Status abrasi itu, menjadi perhatian tersendiri bagi tokoh senior Partai Gerindra, Arief Poyuono.
Padahal, kata dia, salah satu penyebab tanah berstatus musnah adalah bencana alam, sebagaimana diatur dalam Undang Undang Pokok Agraria (UUPA).
Namun, ia mempertanyakan mengapa sejak dulu hingga sekarang, abrasi di kawasan Pantai Utara Tangerang tidak pernah mendapatkan status bencana alam dari pemerintah.
"Sampai sekarang, abrasi di Pantura Tangerang tidak pernah dinyatakan status bencana alam oleh Pemerintah.

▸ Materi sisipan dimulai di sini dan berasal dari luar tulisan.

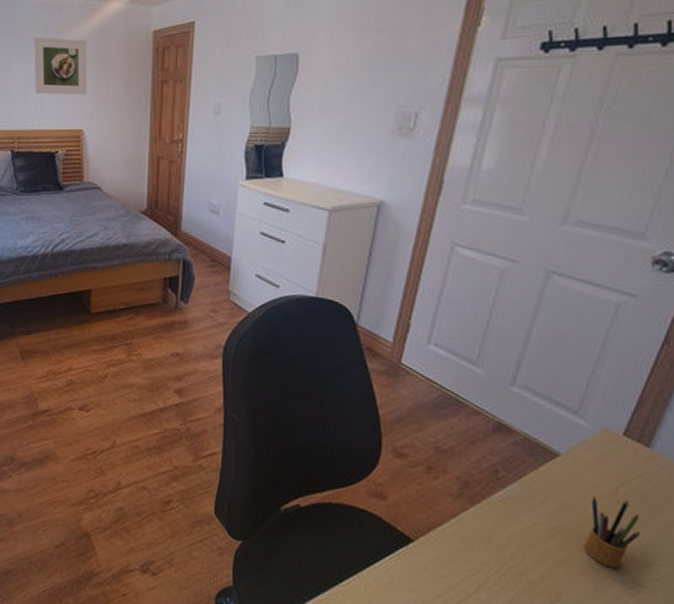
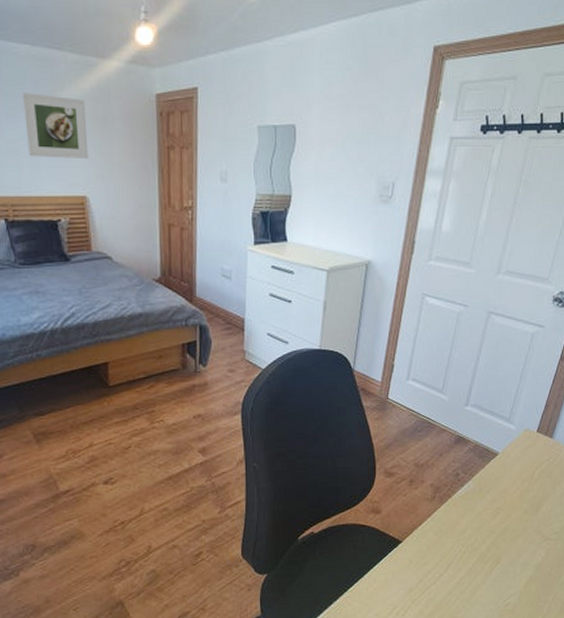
pencil box: present [583,496,641,569] -> none [514,479,548,531]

Sama dengan lahan musnah di Demak," ujar Arief kepada wartawan, Selasa 4 Februari 2025.
Arief juga menyoroti kecenderungan investor, baik asing maupun lokal, serta pejabat negara yang lebih tertarik berinvestasi di sektor pertambangan dibandingkan dengan pengembangan properti.

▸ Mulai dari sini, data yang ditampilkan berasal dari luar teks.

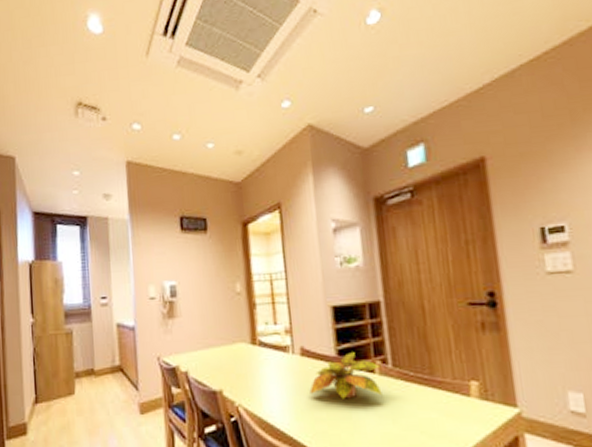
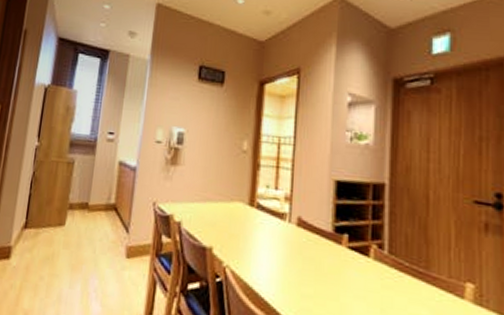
plant: present [309,352,383,399] -> none [300,231,376,282]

"Karena (tambang) enggak butuh buruh banyak, untung gede, kerjanya tinggal keruk-keruk tanah jual dapat duit," cetusnya.
Kata Arief lagi, berbeda dengan properti, keuntungan di sektor tambang jauh lebih besar dan cepat. Sementara investasi properti lebih membutuhkan waktu lama untuk memperoleh hasil.

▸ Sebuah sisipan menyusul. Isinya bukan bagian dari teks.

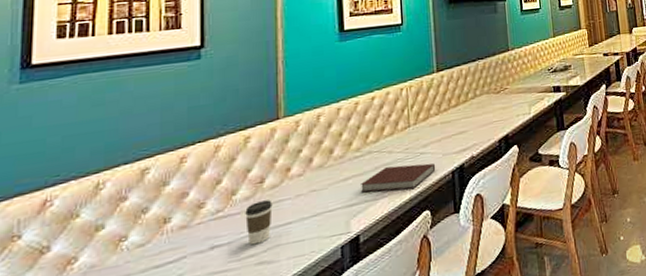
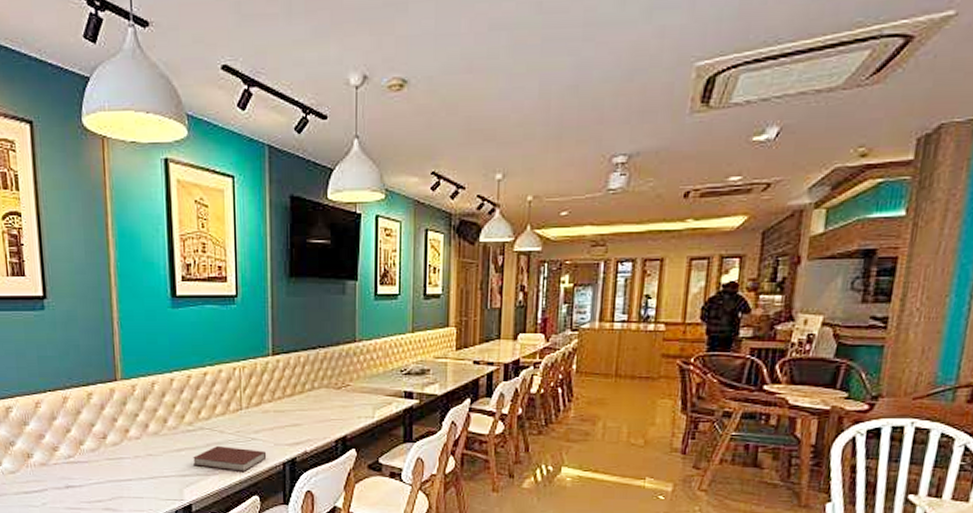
coffee cup: present [245,199,273,246] -> none [92,455,115,492]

"Beda investasi pengembangan properti untung dikit jualnya lama. Jadi wajar enggak yang tertarik di IKN," Poyuono menuturkan.
Dia mencontohkan pengusaha tambang asal Singapura, Dato’ Dr. Low Tuck Kwong, pemilik Bayan Resources, yang disebutnya bisa menikmati keuntungan besar tanpa perlu turun tangan langsung.
"Pegawainya orang Indonesia keruk-keruk tanah dapat Batubara, ekspor bayarannya dari buyer di Bank Singapore," tandasnya.